Sunday, June 26, 2011

PDB v3.3 and partial atom occupancy

From the PDB mailing list, I know of the recent announcement "PDB Archive Version 4.0 to be Released July 13, 2011". This "ambitious" review of the PDB archive has resulted in a new set of corrected files in ten categories, including biological assemblies, residual B factors, peptide inhibitors/antibiotics, polymers containing nonstandard polymer linkages, and partial occupancy etc. "These data reflect the wwPDB's continuing commitment to providing accurate and detailed data to users worldwide."

I am interested in changes in the PDB format, and read the PDF document "Description of Changes and Corrections for PDB July 2011 Remediation Release":
PDB format files updated in this remediation release comply with PDB Format Version 3.30. PDBx and PDBML data files comply with the PDB Exchange Dictionary v.4.0, and PDBML XML Schema V4.0, respectively.
Specifically, I checked carefully the section on "Partial occupancy", which is quoted in full below:

In the 2009 remediation, occupancies were corrected in 490 X-ray
and neutron entries. A mistake was made in 104 of these entries:
for atoms with alternate conformer labels and with summed total
occupancy less than 1.0, the occupancies were re-scaled as 1.0/n,
where n is the number of conformers.


The originally deposited occupancies of the affected atoms were
restored and the remediation was then carried out properly, via:
  • Atoms with multiple conformations but identical coordinates and B-values were merged and their occupancies were summed.
  • Atoms which now have (total) occupancies <= 1.0 were left as deposited.
  • Atoms with (total) occupancies > 1 were rescaled proportionally to a sum of 1.0

The occupancies have been corrected in these entries.

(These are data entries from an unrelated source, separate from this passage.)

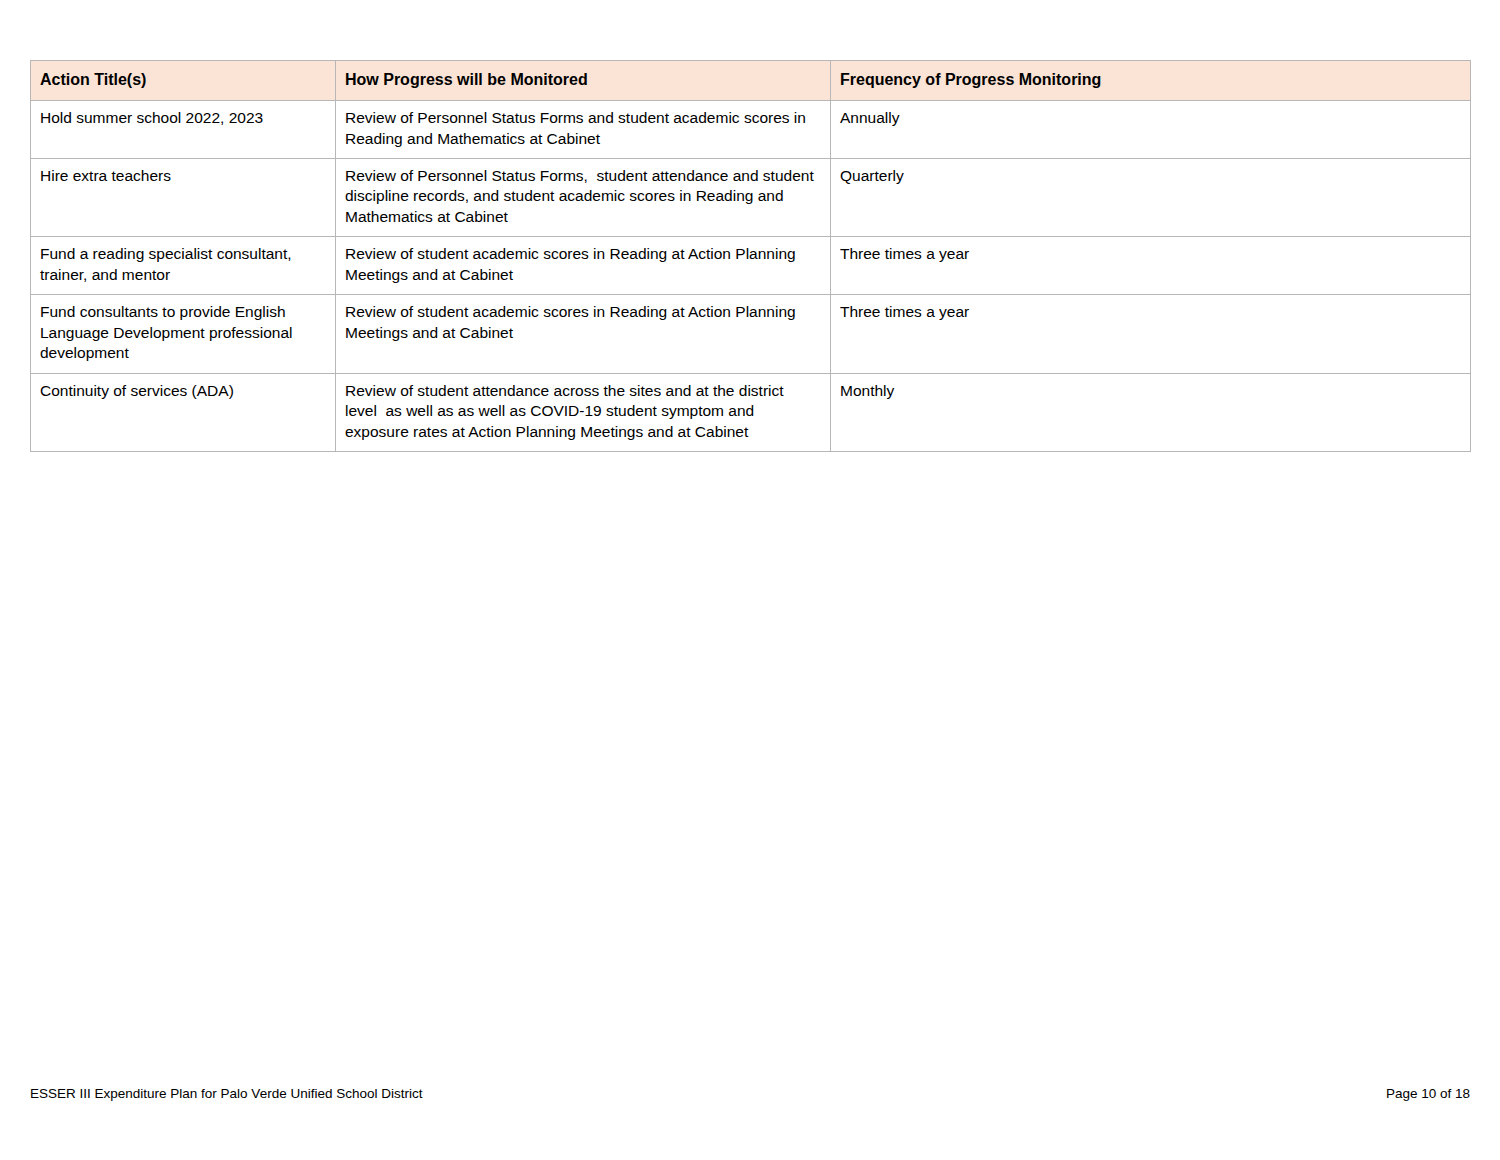| Action Title(s) | How Progress will be Monitored | Frequency of Progress Monitoring |
| --- | --- | --- |
| Hold summer school 2022, 2023 | Review of Personnel Status Forms and student academic scores in Reading and Mathematics at Cabinet | Annually |
| Hire extra teachers | Review of Personnel Status Forms, student attendance and student discipline records, and student academic scores in Reading and Mathematics at Cabinet | Quarterly |
| Fund a reading specialist consultant, trainer, and mentor | Review of student academic scores in Reading at Action Planning Meetings and at Cabinet | Three times a year |
| Fund consultants to provide English Language Development professional development | Review of student academic scores in Reading at Action Planning Meetings and at Cabinet | Three times a year |
| Continuity of services (ADA) | Review of student attendance across the sites and at the district level as well as as well as COVID-19 student symptom and exposure rates at Action Planning Meetings and at Cabinet | Monthly |
ESSER III Expenditure Plan for Palo Verde Unified School District Page 10 of 18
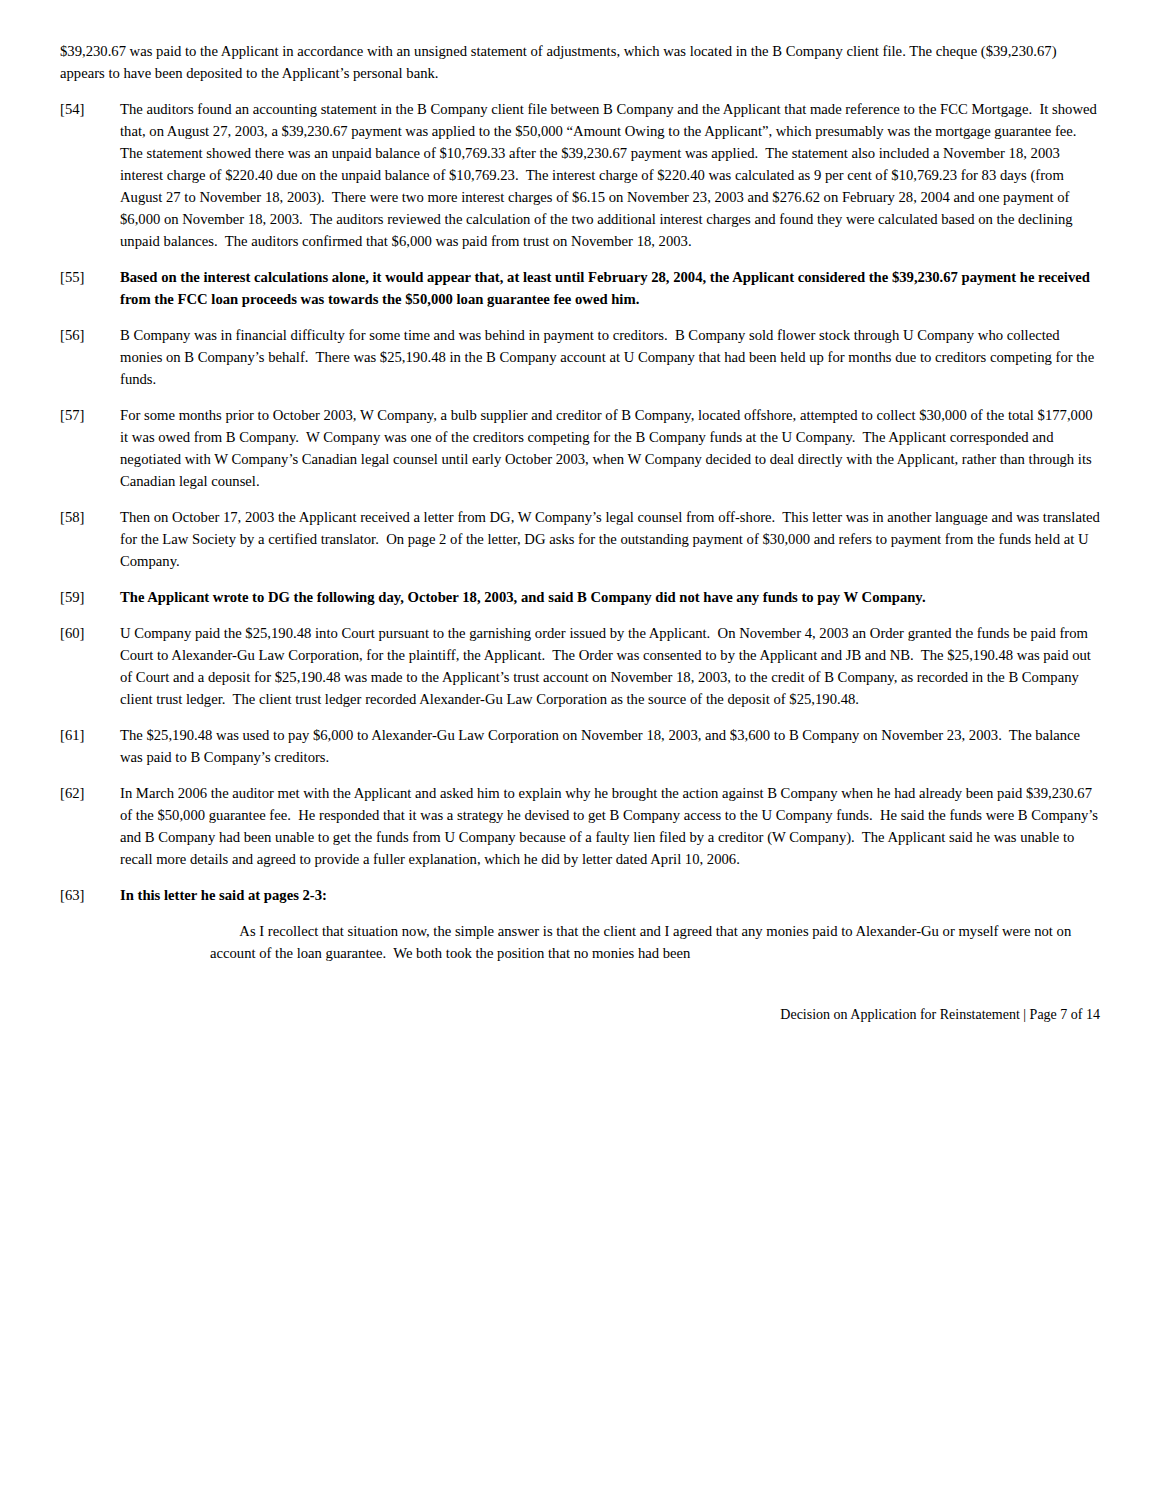$39,230.67 was paid to the Applicant in accordance with an unsigned statement of adjustments, which was located in the B Company client file. The cheque ($39,230.67) appears to have been deposited to the Applicant’s personal bank.
[54]
The auditors found an accounting statement in the B Company client file between B Company and the Applicant that made reference to the FCC Mortgage. It showed that, on August 27, 2003, a $39,230.67 payment was applied to the $50,000 “Amount Owing to the Applicant”, which presumably was the mortgage guarantee fee. The statement showed there was an unpaid balance of $10,769.33 after the $39,230.67 payment was applied. The statement also included a November 18, 2003 interest charge of $220.40 due on the unpaid balance of $10,769.23. The interest charge of $220.40 was calculated as 9 per cent of $10,769.23 for 83 days (from August 27 to November 18, 2003). There were two more interest charges of $6.15 on November 23, 2003 and $276.62 on February 28, 2004 and one payment of $6,000 on November 18, 2003. The auditors reviewed the calculation of the two additional interest charges and found they were calculated based on the declining unpaid balances. The auditors confirmed that $6,000 was paid from trust on November 18, 2003.
[55]
Based on the interest calculations alone, it would appear that, at least until February 28, 2004, the Applicant considered the $39,230.67 payment he received from the FCC loan proceeds was towards the $50,000 loan guarantee fee owed him.
[56]
B Company was in financial difficulty for some time and was behind in payment to creditors. B Company sold flower stock through U Company who collected monies on B Company’s behalf. There was $25,190.48 in the B Company account at U Company that had been held up for months due to creditors competing for the funds.
[57]
For some months prior to October 2003, W Company, a bulb supplier and creditor of B Company, located offshore, attempted to collect $30,000 of the total $177,000 it was owed from B Company. W Company was one of the creditors competing for the B Company funds at the U Company. The Applicant corresponded and negotiated with W Company’s Canadian legal counsel until early October 2003, when W Company decided to deal directly with the Applicant, rather than through its Canadian legal counsel.
[58]
Then on October 17, 2003 the Applicant received a letter from DG, W Company’s legal counsel from off-shore. This letter was in another language and was translated for the Law Society by a certified translator. On page 2 of the letter, DG asks for the outstanding payment of $30,000 and refers to payment from the funds held at U Company.
[59]
The Applicant wrote to DG the following day, October 18, 2003, and said B Company did not have any funds to pay W Company.
[60]
U Company paid the $25,190.48 into Court pursuant to the garnishing order issued by the Applicant. On November 4, 2003 an Order granted the funds be paid from Court to Alexander-Gu Law Corporation, for the plaintiff, the Applicant. The Order was consented to by the Applicant and JB and NB. The $25,190.48 was paid out of Court and a deposit for $25,190.48 was made to the Applicant’s trust account on November 18, 2003, to the credit of B Company, as recorded in the B Company client trust ledger. The client trust ledger recorded Alexander-Gu Law Corporation as the source of the deposit of $25,190.48.
[61]
The $25,190.48 was used to pay $6,000 to Alexander-Gu Law Corporation on November 18, 2003, and $3,600 to B Company on November 23, 2003. The balance was paid to B Company’s creditors.
[62]
In March 2006 the auditor met with the Applicant and asked him to explain why he brought the action against B Company when he had already been paid $39,230.67 of the $50,000 guarantee fee. He responded that it was a strategy he devised to get B Company access to the U Company funds. He said the funds were B Company’s and B Company had been unable to get the funds from U Company because of a faulty lien filed by a creditor (W Company). The Applicant said he was unable to recall more details and agreed to provide a fuller explanation, which he did by letter dated April 10, 2006.
[63]
In this letter he said at pages 2-3:
As I recollect that situation now, the simple answer is that the client and I agreed that any monies paid to Alexander-Gu or myself were not on account of the loan guarantee. We both took the position that no monies had been
Decision on Application for Reinstatement | Page 7 of 14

This partial occupancy issue reminds me of an extensive and very informative discussion a few months back in CCP4BB, under the thread "what to do with disordered side chains" and its derivatives, about setting "zero" occupancy and/or high B values for PDB ATOM/HETATM records in disordered regions. Over the course of the discussion, Frances Bernstein made the following comment:
I am absolutely positive that there is software that does its voodoo on ATOM/HETATM records and pays absolutely no attention to anything beyond the x, y, z coordinates (i.e. beyond column 54).
3DNA does pay attention beyond column 54 (up to 80, actually) for ATOM/HETATM records, but internally it does not make use of the occupancy info. In future releases of 3DNA, I am planning to take occupancy/B-factor into consideration, probably through configurable parameters.

Reading through the "Description of Changes and Corrections for PDB July 2011 Remediation Release", I noticed cases of re-corrections of previous corrections in wwPDB remediation efforts. A concrete example is about partial occupancy in the 2009 remediation: among the 490 corrected X-ray and neutron entries, a mistake was made in 104 of them. As a side note, there was a post by Morten Kjeldgaard, titled "PDB changes data in entries?" early this year in CCP4BB, where partial occupancy was used as an example.